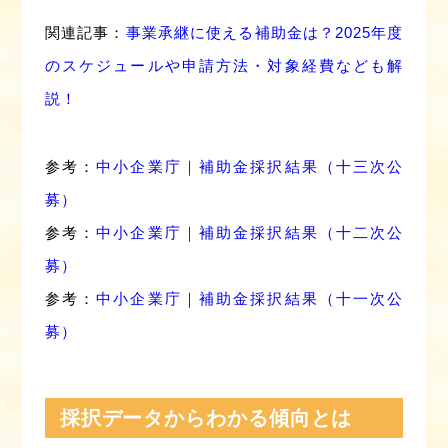
関連記事：
事業承継に使える補助金は？2025年度
のスケジュールや申請方法・対象経費なども解
説！
参考：
中小企業庁｜補助金採択結果（十三次公
募）
参考：
中小企業庁｜補助金採択結果（十二次公
募）
参考：
中小企業庁｜補助金採択結果（十一次公
募）
採択データからわかる傾向とは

^^^^^^^^^^^^^^^^

■ **REQUIRED ACTION**
Could you write out the records above again, swapping every "参考" for "出典", changing nothing else, and leaving out the pictures?

■ **EXERCISE OUTPUT**
関連記事：
事業承継に使える補助金は？2025年度
のスケジュールや申請方法・対象経費なども解
説！
出典：
中小企業庁｜補助金採択結果（十三次公
募）
出典：
中小企業庁｜補助金採択結果（十二次公
募）
出典：
中小企業庁｜補助金採択結果（十一次公
募）
採択データからわかる傾向とは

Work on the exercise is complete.